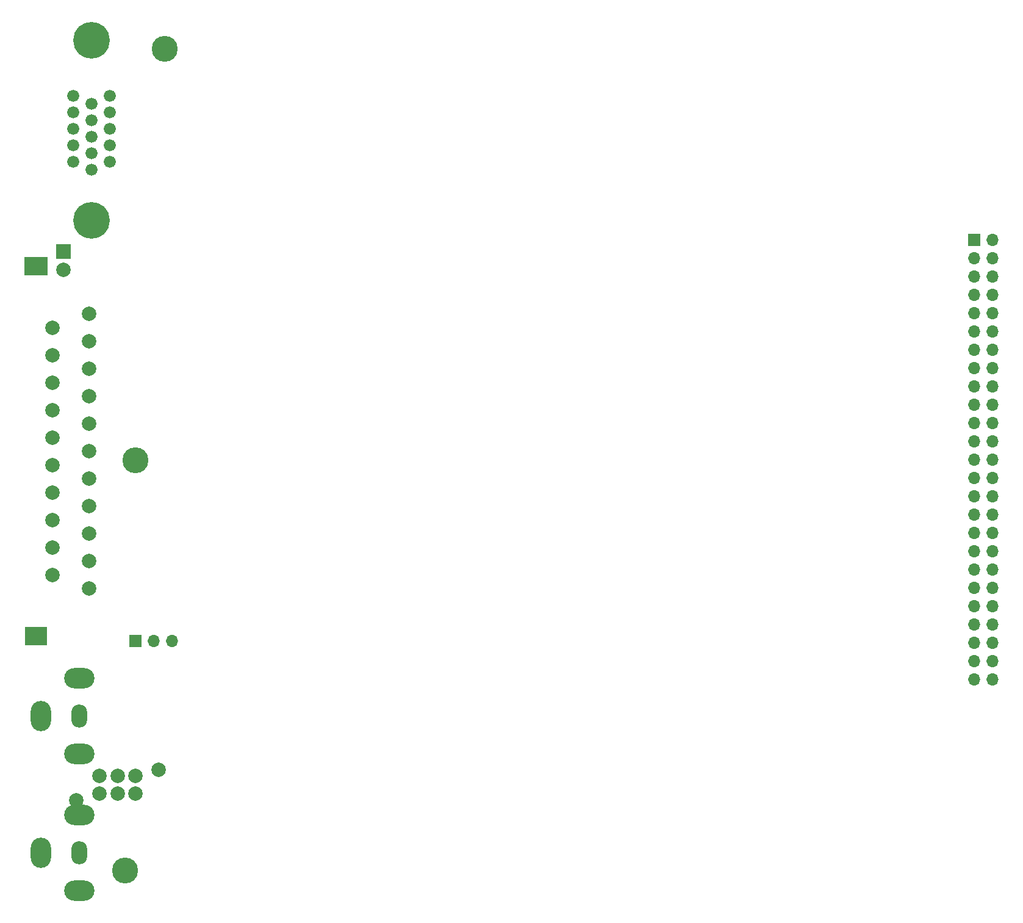
<source format=gbs>
G04 #@! TF.GenerationSoftware,KiCad,Pcbnew,6.0.2+dfsg-1*
G04 #@! TF.CreationDate,2024-08-10T18:00:16+02:00*
G04 #@! TF.ProjectId,rgb-board,7267622d-626f-4617-9264-2e6b69636164,rev?*
G04 #@! TF.SameCoordinates,Original*
G04 #@! TF.FileFunction,Soldermask,Bot*
G04 #@! TF.FilePolarity,Negative*
%FSLAX46Y46*%
G04 Gerber Fmt 4.6, Leading zero omitted, Abs format (unit mm)*
G04 Created by KiCad (PCBNEW 6.0.2+dfsg-1) date 2024-08-10 18:00:16*
%MOMM*%
%LPD*%
G01*
G04 APERTURE LIST*
%ADD10C,3.600000*%
%ADD11R,3.200000X2.500000*%
%ADD12R,3.100000X2.500000*%
%ADD13C,2.000000*%
%ADD14R,1.700000X1.700000*%
%ADD15O,1.700000X1.700000*%
%ADD16O,4.204000X2.820000*%
%ADD17O,2.820000X4.204000*%
%ADD18O,2.204000X3.204000*%
%ADD19C,1.676400*%
%ADD20C,5.080000*%
%ADD21R,2.000000X2.000000*%
G04 APERTURE END LIST*
D10*
X98486500Y-95250000D03*
D11*
X84650000Y-68300000D03*
D12*
X84650000Y-119600000D03*
D13*
X92000000Y-113050000D03*
X86920000Y-111145000D03*
X92000000Y-109240000D03*
X86920000Y-107335000D03*
X92000000Y-105430000D03*
X86920000Y-103525000D03*
X92000000Y-101620000D03*
X86920000Y-99715000D03*
X92000000Y-97810000D03*
X86920000Y-95905000D03*
X92000000Y-94000000D03*
X86920000Y-92095000D03*
X92000000Y-90190000D03*
X86920000Y-88285000D03*
X92000000Y-86380000D03*
X86920000Y-84475000D03*
X92000000Y-82570000D03*
X86920000Y-80665000D03*
X92000000Y-78760000D03*
X86920000Y-76855000D03*
X92000000Y-74950000D03*
D14*
X214920000Y-64685000D03*
D15*
X217460000Y-64685000D03*
X214920000Y-67225000D03*
X217460000Y-67225000D03*
X214920000Y-69765000D03*
X217460000Y-69765000D03*
X214920000Y-72305000D03*
X217460000Y-72305000D03*
X214920000Y-74845000D03*
X217460000Y-74845000D03*
X214920000Y-77385000D03*
X217460000Y-77385000D03*
X214920000Y-79925000D03*
X217460000Y-79925000D03*
X214920000Y-82465000D03*
X217460000Y-82465000D03*
X214920000Y-85005000D03*
X217460000Y-85005000D03*
X214920000Y-87545000D03*
X217460000Y-87545000D03*
X214920000Y-90085000D03*
X217460000Y-90085000D03*
X214920000Y-92625000D03*
X217460000Y-92625000D03*
X214920000Y-95165000D03*
X217460000Y-95165000D03*
X214920000Y-97705000D03*
X217460000Y-97705000D03*
X214920000Y-100245000D03*
X217460000Y-100245000D03*
X214920000Y-102785000D03*
X217460000Y-102785000D03*
X214920000Y-105325000D03*
X217460000Y-105325000D03*
X214920000Y-107865000D03*
X217460000Y-107865000D03*
X214920000Y-110405000D03*
X217460000Y-110405000D03*
X214920000Y-112945000D03*
X217460000Y-112945000D03*
X214920000Y-115485000D03*
X217460000Y-115485000D03*
X214920000Y-118025000D03*
X217460000Y-118025000D03*
X214920000Y-120565000D03*
X217460000Y-120565000D03*
X214920000Y-123105000D03*
X217460000Y-123105000D03*
X214920000Y-125645000D03*
X217460000Y-125645000D03*
D13*
X93486500Y-139000000D03*
X95986500Y-139000000D03*
X98486500Y-139000000D03*
X93486500Y-141500000D03*
X95986500Y-141500000D03*
X98486500Y-141500000D03*
X90286500Y-142350000D03*
X101686500Y-138150000D03*
D16*
X90659369Y-144450000D03*
X90659369Y-154950000D03*
D17*
X85359369Y-149700000D03*
D18*
X90659369Y-149700000D03*
D19*
X94938730Y-53818000D03*
X94938730Y-51532000D03*
X94938730Y-49246000D03*
X94938730Y-46960000D03*
X94938730Y-44674000D03*
X92398730Y-54961000D03*
X92398730Y-52675000D03*
X92398730Y-50389000D03*
X92398730Y-48103000D03*
X92398730Y-45817000D03*
X89858730Y-53818000D03*
X89858730Y-51532000D03*
X89858730Y-49246000D03*
X89858730Y-46960000D03*
X89858730Y-44674000D03*
D20*
X92398730Y-61996800D03*
X92398730Y-37003200D03*
D10*
X96986500Y-152150000D03*
D14*
X98461500Y-120250000D03*
D15*
X101001500Y-120250000D03*
X103541500Y-120250000D03*
D16*
X90661500Y-125450000D03*
X90661500Y-135950000D03*
D17*
X85361500Y-130700000D03*
D18*
X90661500Y-130700000D03*
D10*
X102486500Y-38200000D03*
D21*
X88511500Y-66250000D03*
D13*
X88511500Y-68790000D03*
M02*

</source>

→ TO DO
Using the material above, transcribe exactly the lines from the line with "X84650000Y-119600000D03*" to the line with "X98486500Y-139000000D03*"; both count, and nothing else goes in.

→ ANSWER SECTION
X84650000Y-119600000D03*
D13*
X92000000Y-113050000D03*
X86920000Y-111145000D03*
X92000000Y-109240000D03*
X86920000Y-107335000D03*
X92000000Y-105430000D03*
X86920000Y-103525000D03*
X92000000Y-101620000D03*
X86920000Y-99715000D03*
X92000000Y-97810000D03*
X86920000Y-95905000D03*
X92000000Y-94000000D03*
X86920000Y-92095000D03*
X92000000Y-90190000D03*
X86920000Y-88285000D03*
X92000000Y-86380000D03*
X86920000Y-84475000D03*
X92000000Y-82570000D03*
X86920000Y-80665000D03*
X92000000Y-78760000D03*
X86920000Y-76855000D03*
X92000000Y-74950000D03*
D14*
X214920000Y-64685000D03*
D15*
X217460000Y-64685000D03*
X214920000Y-67225000D03*
X217460000Y-67225000D03*
X214920000Y-69765000D03*
X217460000Y-69765000D03*
X214920000Y-72305000D03*
X217460000Y-72305000D03*
X214920000Y-74845000D03*
X217460000Y-74845000D03*
X214920000Y-77385000D03*
X217460000Y-77385000D03*
X214920000Y-79925000D03*
X217460000Y-79925000D03*
X214920000Y-82465000D03*
X217460000Y-82465000D03*
X214920000Y-85005000D03*
X217460000Y-85005000D03*
X214920000Y-87545000D03*
X217460000Y-87545000D03*
X214920000Y-90085000D03*
X217460000Y-90085000D03*
X214920000Y-92625000D03*
X217460000Y-92625000D03*
X214920000Y-95165000D03*
X217460000Y-95165000D03*
X214920000Y-97705000D03*
X217460000Y-97705000D03*
X214920000Y-100245000D03*
X217460000Y-100245000D03*
X214920000Y-102785000D03*
X217460000Y-102785000D03*
X214920000Y-105325000D03*
X217460000Y-105325000D03*
X214920000Y-107865000D03*
X217460000Y-107865000D03*
X214920000Y-110405000D03*
X217460000Y-110405000D03*
X214920000Y-112945000D03*
X217460000Y-112945000D03*
X214920000Y-115485000D03*
X217460000Y-115485000D03*
X214920000Y-118025000D03*
X217460000Y-118025000D03*
X214920000Y-120565000D03*
X217460000Y-120565000D03*
X214920000Y-123105000D03*
X217460000Y-123105000D03*
X214920000Y-125645000D03*
X217460000Y-125645000D03*
D13*
X93486500Y-139000000D03*
X95986500Y-139000000D03*
X98486500Y-139000000D03*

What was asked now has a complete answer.